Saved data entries
=== Section Start ===
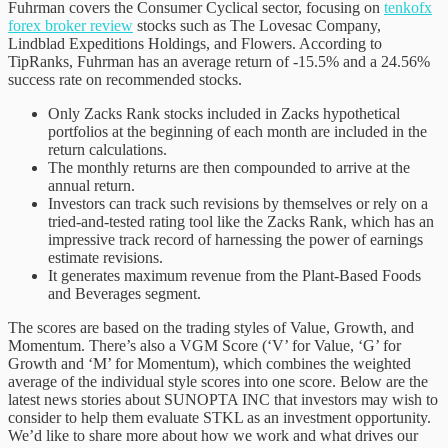
Fuhrman covers the Consumer Cyclical sector, focusing on
tenkofx
forex broker review
stocks such as The Lovesac Company,
Lindblad Expeditions Holdings, and Flowers. According to
TipRanks, Fuhrman has an average return of -15.5% and a 24.56%
success rate on recommended stocks.
Only Zacks Rank stocks included in Zacks hypothetical
portfolios at the beginning of each month are included in the
return calculations.
The monthly returns are then compounded to arrive at the
annual return.
Investors can track such revisions by themselves or rely on a
tried-and-tested rating tool like the Zacks Rank, which has an
impressive track record of harnessing the power of earnings
estimate revisions.
It generates maximum revenue from the Plant-Based Foods
and Beverages segment.
The scores are based on the trading styles of Value, Growth, and
Momentum. There’s also a VGM Score (‘V’ for Value, ‘G’ for
Growth and ‘M’ for Momentum), which combines the weighted
average of the individual style scores into one score. Below are the
latest news stories about SUNOPTA INC that investors may wish to
consider to help them evaluate STKL as an investment opportunity.
We’d like to share more about how we work and what drives our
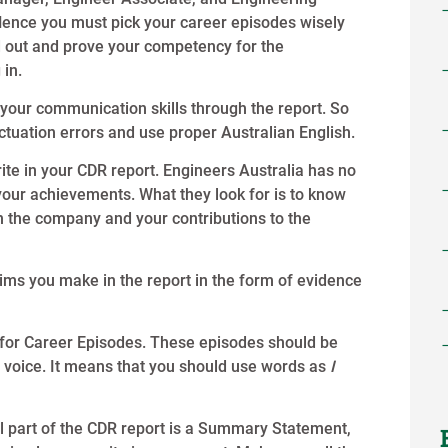
Hence you must pick your career episodes wisely
d out and prove your competency for the
 in.
our communication skills through the report. So
ctuation errors and use proper Australian English.
ite in your CDR report. Engineers Australia has no
r your achievements. What they look for is to know
n the company and your contributions to the
aims you make in the report in the form of evidence
e for Career Episodes. These episodes should be
ive voice. It means that you should use words as
I
al part of the CDR report is a Summary Statement,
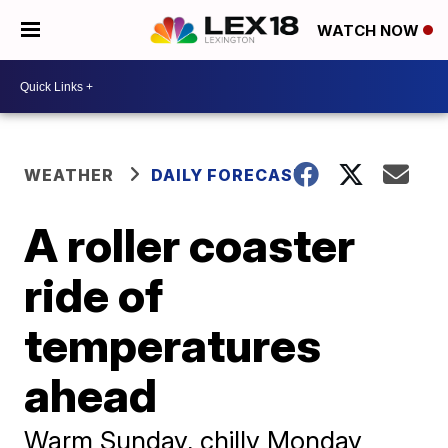
WATCH NOW
WEATHER
DAILY FORECAST
A roller coaster
ride of
temperatures
ahead
Warm Sunday, chilly Monday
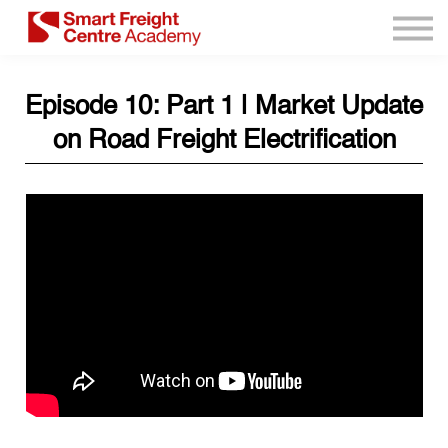
Program Resources
Services
Need Help?
Episode 10: Part 1 | Market Update
Sign up
on Road Freight Electrification
Sign in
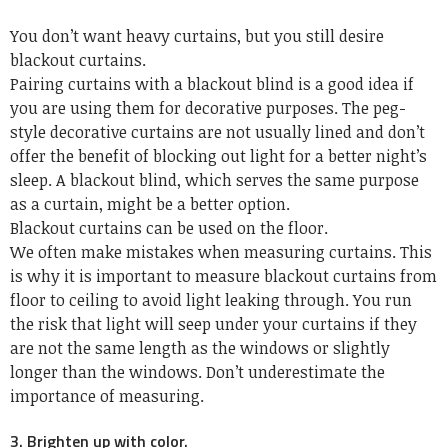
You don’t want heavy curtains, but you still desire
blackout curtains.
Pairing curtains with a blackout blind is a good idea if
you are using them for decorative purposes. The peg-
style decorative curtains are not usually lined and don’t
offer the benefit of blocking out light for a better night’s
sleep. A blackout blind, which serves the same purpose
as a curtain, might be a better option.
Blackout curtains can be used on the floor.
We often make mistakes when measuring curtains. This
is why it is important to measure blackout curtains from
floor to ceiling to avoid light leaking through. You run
the risk that light will seep under your curtains if they
are not the same length as the windows or slightly
longer than the windows. Don’t underestimate the
importance of measuring.
3. Brighten up with color.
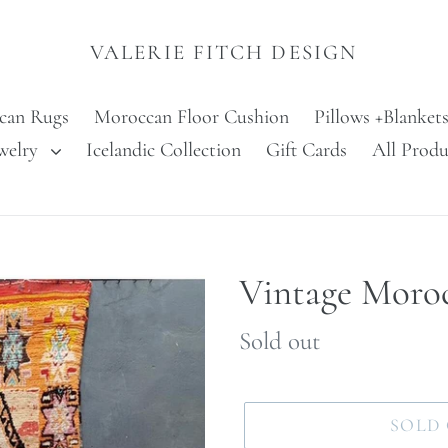
VALERIE FITCH DESIGN
can Rugs
Moroccan Floor Cushion
Pillows +Blanket
welry
Icelandic Collection
Gift Cards
All Produ
Vintage Moro
Regular
Sold out
price
SOLD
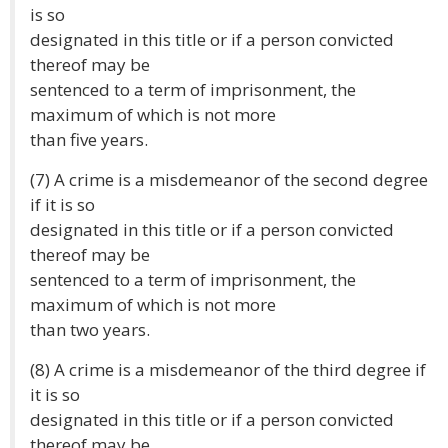
is so
designated in this title or if a person convicted
thereof may be
sentenced to a term of imprisonment, the
maximum of which is not more
than five years.
(7) A crime is a misdemeanor of the second degree
if it is so
designated in this title or if a person convicted
thereof may be
sentenced to a term of imprisonment, the
maximum of which is not more
than two years.
(8) A crime is a misdemeanor of the third degree if
it is so
designated in this title or if a person convicted
thereof may be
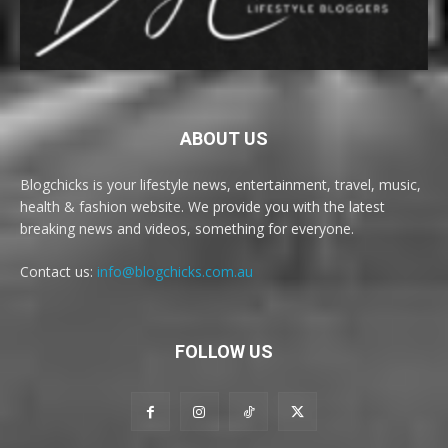
ABOUT US
Blogchicks is your lifestyle news, entertainment, travel, music,
health & fashion website. We provide you with the latest
breaking news and videos, something for everyone.
Contact us:
info@blogchicks.com.au
FOLLOW US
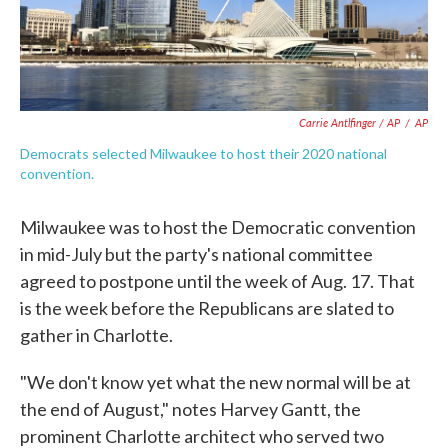
Carrie Antlfinger / AP
/
AP
Democrats selected Milwaukee to host their 2020 national
convention.
Milwaukee was to host the Democratic convention
in mid-July but the party's national committee
agreed to postpone until the week of Aug. 17. That
is the week before the Republicans are slated to
gather in Charlotte.
"We don't know yet what the new normal will be at
the end of August," notes Harvey Gantt, the
prominent Charlotte architect who served two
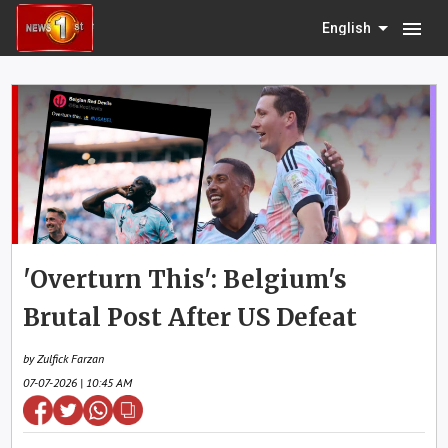
menu
English
'Overturn This': Belgium's
Brutal Post After US Defeat
by Zulfick Farzan
07-07-2026 | 10:45 AM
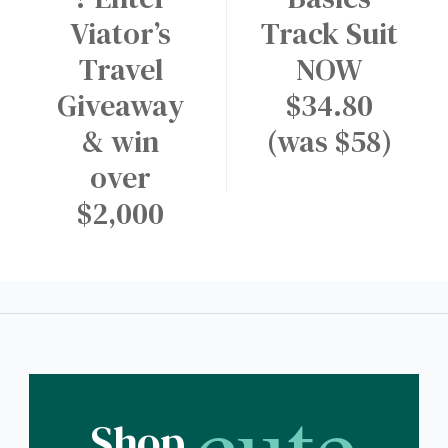
Viator’s
Track Suit
Travel
NOW
Giveaway
$34.80
& win
(was $58)
over
$2,000
cute
Shop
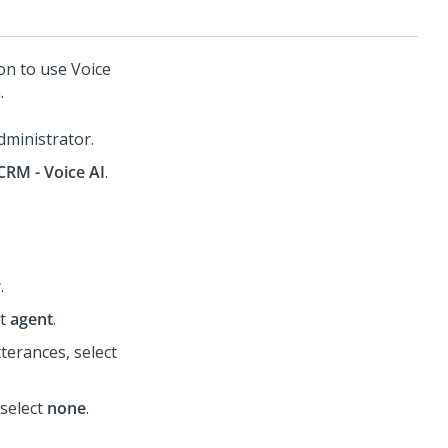
ion to use
Voice
.
dministrator.
CRM - Voice AI
.
r
.
ct
agent
.
terances, select
 select
none
.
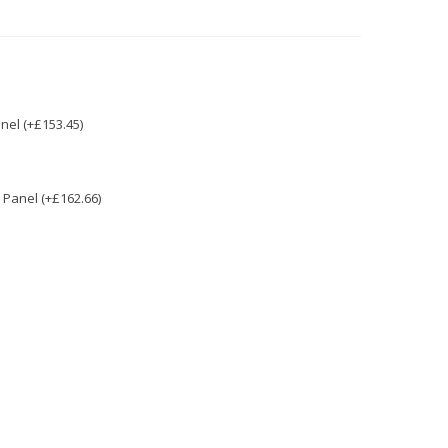
nel (+£153.45)
Panel (+£162.66)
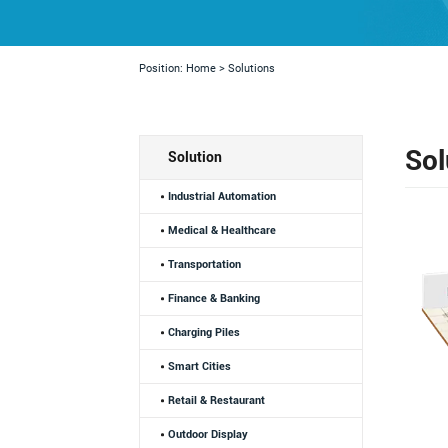
Position:
Home
>
Solutions
Sol
Solution
Industrial Automation
Medical & Healthcare
Transportation
Finance & Banking
Charging Piles
Smart Cities
Retail & Restaurant
Outdoor Display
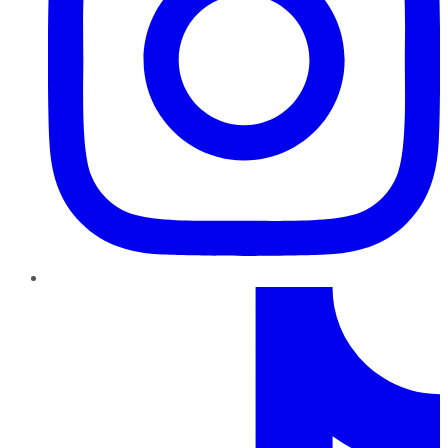
TikTok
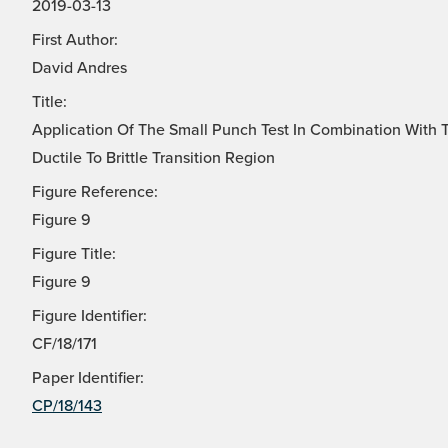
2019-03-13
First Author:
David Andres
Title:
Application Of The Small Punch Test In Combination With 
Ductile To Brittle Transition Region
Figure Reference:
Figure 9
Figure Title:
Figure 9
Figure Identifier:
CF/18/171
Paper Identifier:
CP/18/143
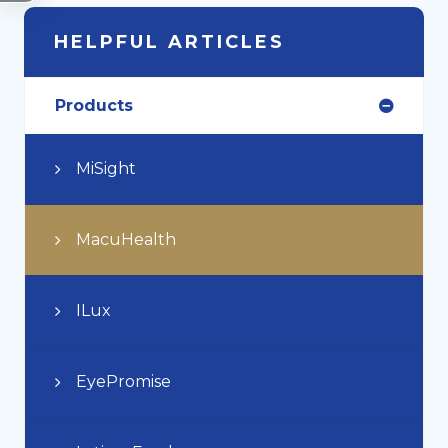
HELPFUL ARTICLES
Products
MiSight
MacuHealth
ILux
EyePromise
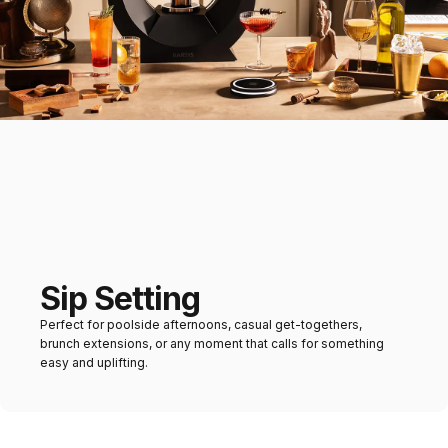
Sip Setting
Perfect for poolside afternoons, casual get-togethers,
brunch extensions, or any moment that calls for something
easy and uplifting.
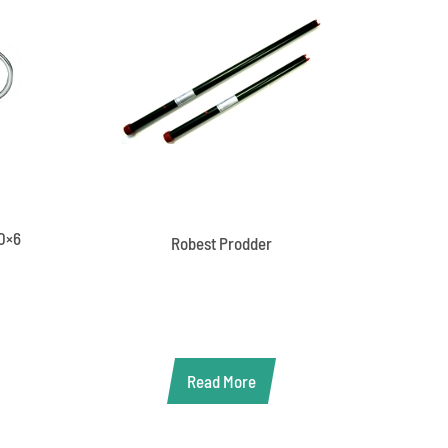
60×6
Robest Prodder
Read More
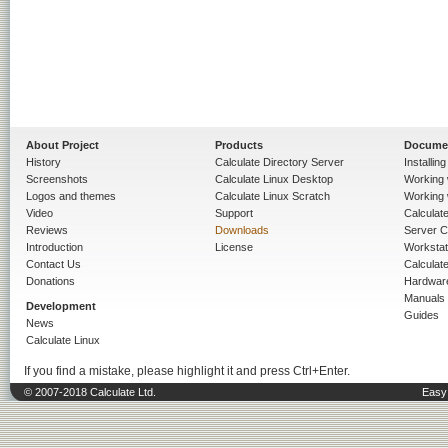
About Project
Products
Docume
History
Calculate Directory Server
Installin
Screenshots
Calculate Linux Desktop
Working 
Logos and themes
Calculate Linux Scratch
Working 
Video
Support
Calculate 
Reviews
Downloads
Server C
Introduction
License
Workstat
Contact Us
Calculat
Donations
Hardwar
Manuals
Development
Guides
News
Calculate Linux
If you find a mistake, please highlight it and press Ctrl+Enter.
© 2007-2018 Calculate Ltd.
Easy 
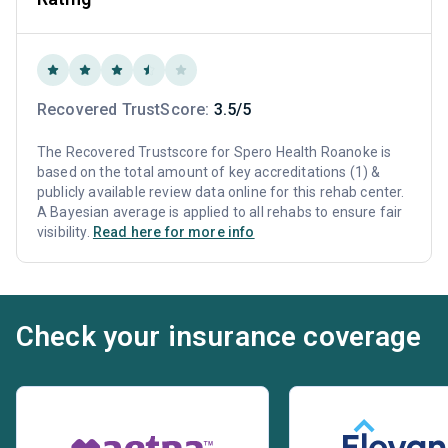
Recovered TrustScore:
3.5/5
The Recovered Trustscore for Spero Health Roanoke is
based on the total amount of key accreditations (1) &
publicly available review data online for this rehab center.
A Bayesian average is applied to all rehabs to ensure fair
visibility.
Read here for more info
Check your insurance coverage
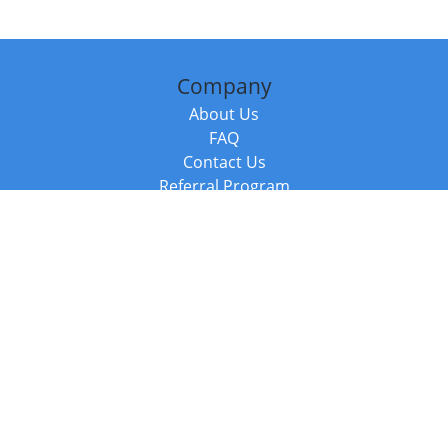
Company
About Us
FAQ
Contact Us
Referral Program
Fraud Alert
Packages & Services
Compare Packages
Services
Resources
Books
BookStub™ Redemption
Balboa Press Trending Books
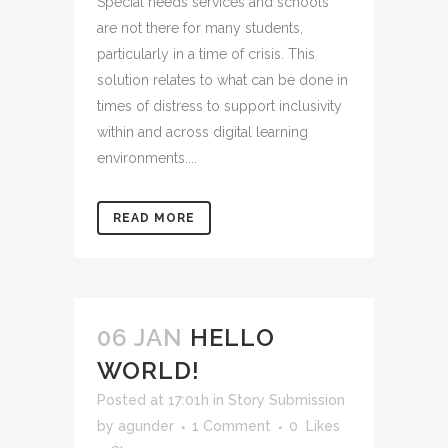
Special needs services and schools
are not there for many students,
particularly in a time of crisis. This
solution relates to what can be done in
times of distress to support inclusivity
within and across digital learning
environments....
READ MORE
06 JAN
HELLO
WORLD!
Posted at 17:01h
in
Story Submission
by
agunder
1 Comment
0
Likes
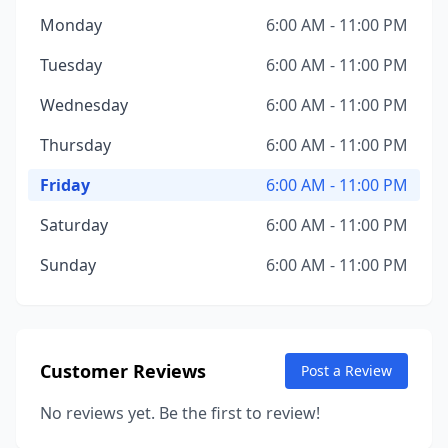
Monday
6:00 AM - 11:00 PM
Tuesday
6:00 AM - 11:00 PM
Wednesday
6:00 AM - 11:00 PM
Thursday
6:00 AM - 11:00 PM
Friday
6:00 AM - 11:00 PM
Saturday
6:00 AM - 11:00 PM
Sunday
6:00 AM - 11:00 PM
Customer Reviews
Post a Review
No reviews yet. Be the first to review!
=== Section End ===
> _What you are asked to do_
List every line in the records above that contains the word "host".

> _Answer for the task_
Democrats selected Milwaukee to host their 2020 national
Milwaukee was to host the Democratic convention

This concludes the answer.